▶ _What to work on_
The expected output is every record below, transcribed exactly, with the pictures left out.

***** Entries shown *****

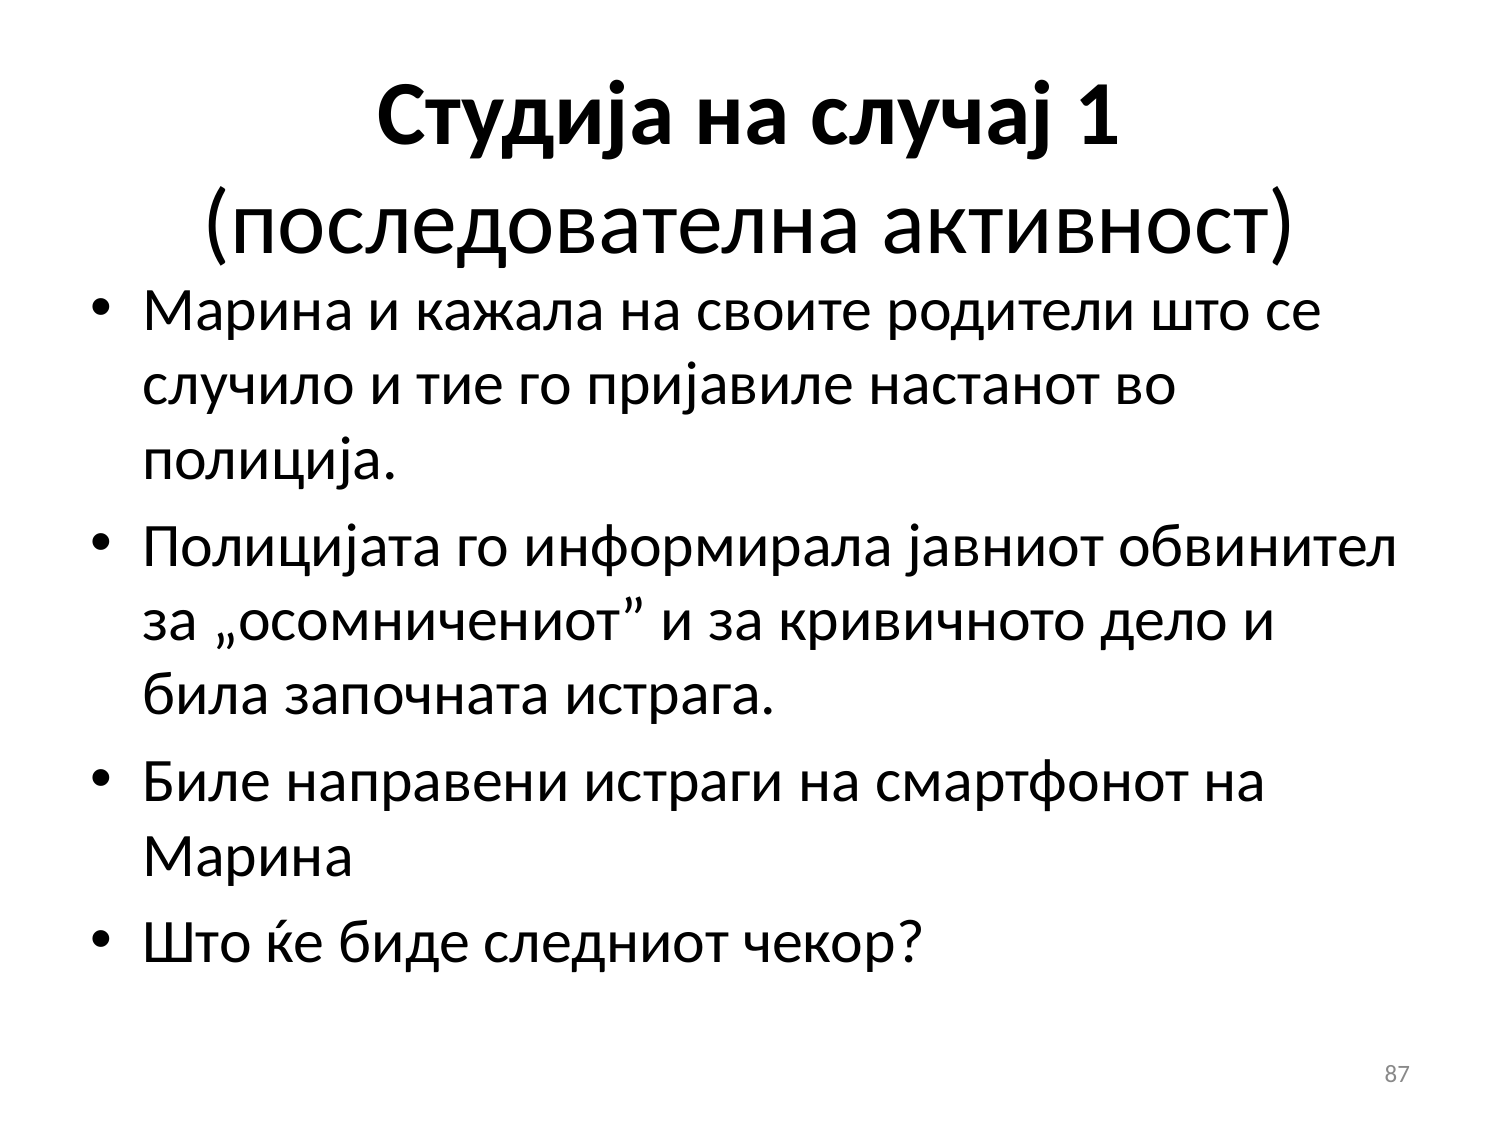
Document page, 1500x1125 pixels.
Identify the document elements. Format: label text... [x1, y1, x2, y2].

list Марина и кажала на своите родители што се случило и тие го пријавиле настанот во полиција. Полицијата го информирала јавниот обвинител за „осомничениот” и за кривичното дело и била започната истрага. Биле направени истраги на смартфонот на Марина Што ќе биде следниот чекор? [75, 260, 1425, 988]
slide_number 87 [1074, 1042, 1425, 1103]
title Студија на случај 1 (последователна активност) [75, 45, 1425, 187]
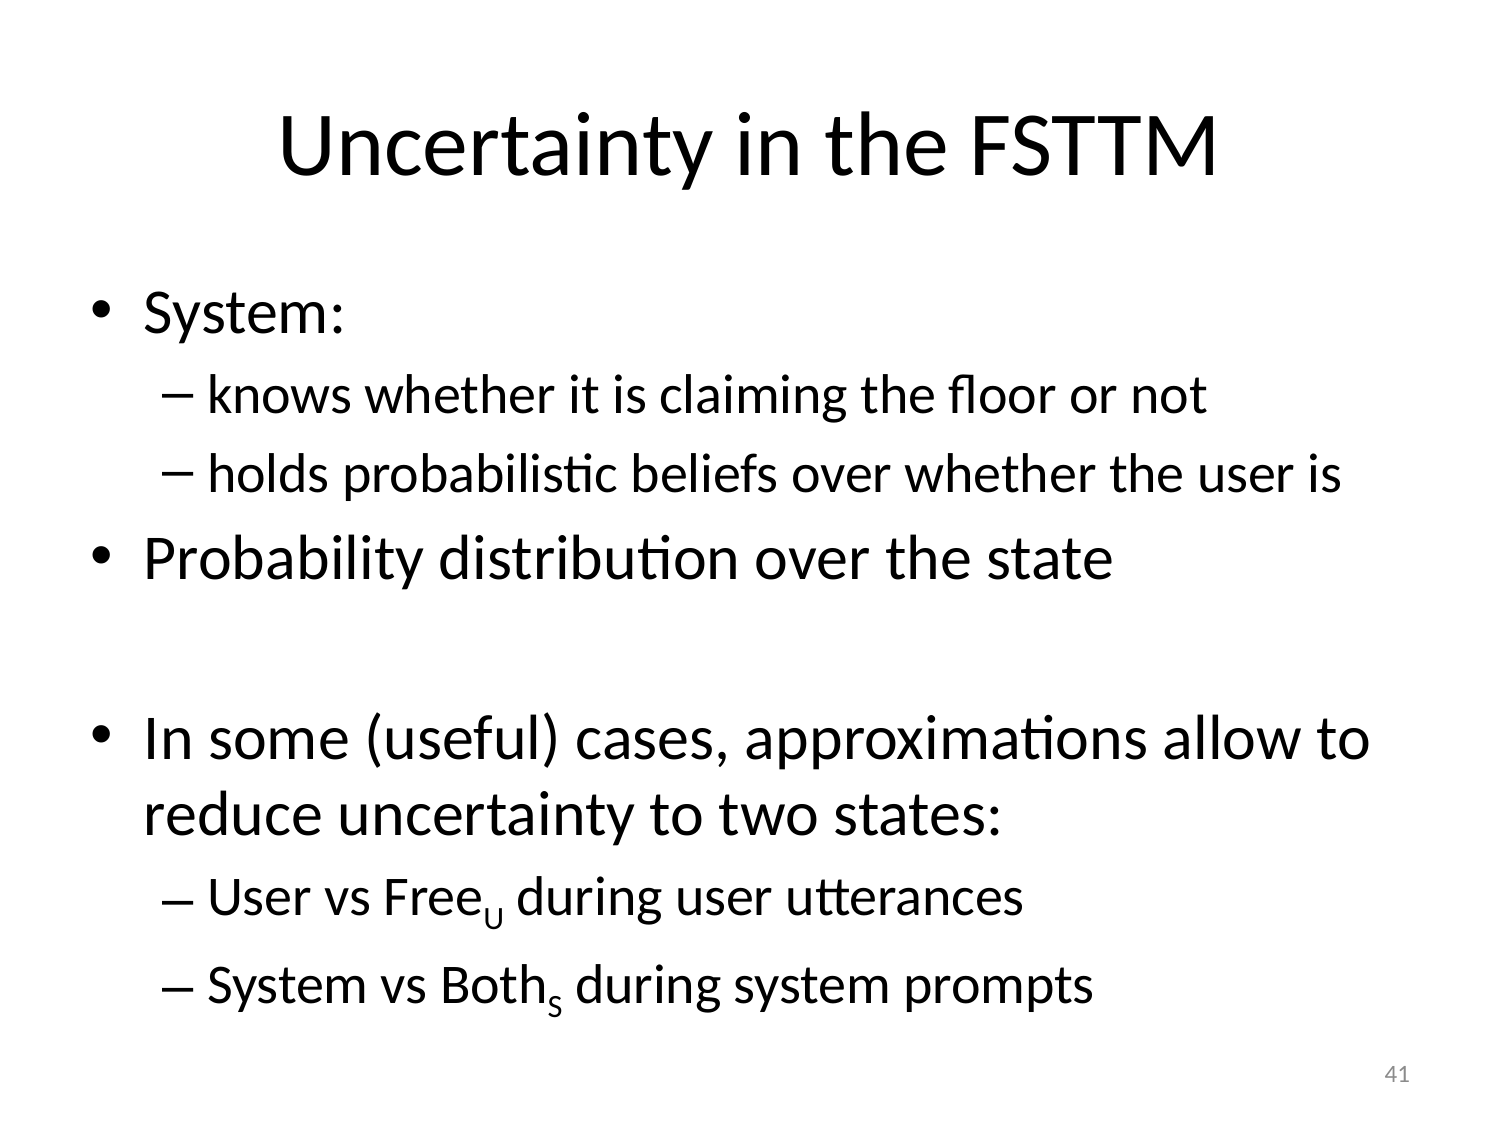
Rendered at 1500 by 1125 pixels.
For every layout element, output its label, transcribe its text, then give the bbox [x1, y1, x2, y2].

slide_number 41 [1074, 1042, 1425, 1103]
list System: knows whether it is claiming the floor or not holds probabilistic beliefs over whether the user is Probability distribution over the state In some (useful) cases, approximations allow to reduce uncertainty to two states: User vs FreeU during user utterances System vs BothS during system prompts [75, 262, 1425, 1036]
title Uncertainty in the FSTTM [75, 45, 1425, 233]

*****

▶ _Written solution_
Document page, 1500x1125 pixels.
Identify the document elements. Format: label text... [x1, y1, x2, y2].

list Марина и кажала на своите родители што се случило и тие го пријавиле настанот во полиција. Полицијата го информирала јавниот обвинител за „осомничениот” и за кривичното дело и била започната истрага. Биле направени истраги на смартфонот на Марина Што ќе биде следниот чекор? [75, 260, 1425, 988]
slide_number 87 [1074, 1042, 1425, 1103]
title Студија на случај 1 (последователна активност) [75, 45, 1425, 187]
Rendered at 1500 by 1125 pixels.
For every layout element, output its label, transcribe its text, then give the bbox [x1, y1, x2, y2].

slide_number 41 [1074, 1042, 1425, 1103]
list System: knows whether it is claiming the floor or not holds probabilistic beliefs over whether the user is Probability distribution over the state In some (useful) cases, approximations allow to reduce uncertainty to two states: User vs FreeU during user utterances System vs BothS during system prompts [75, 262, 1425, 1036]
title Uncertainty in the FSTTM [75, 45, 1425, 233]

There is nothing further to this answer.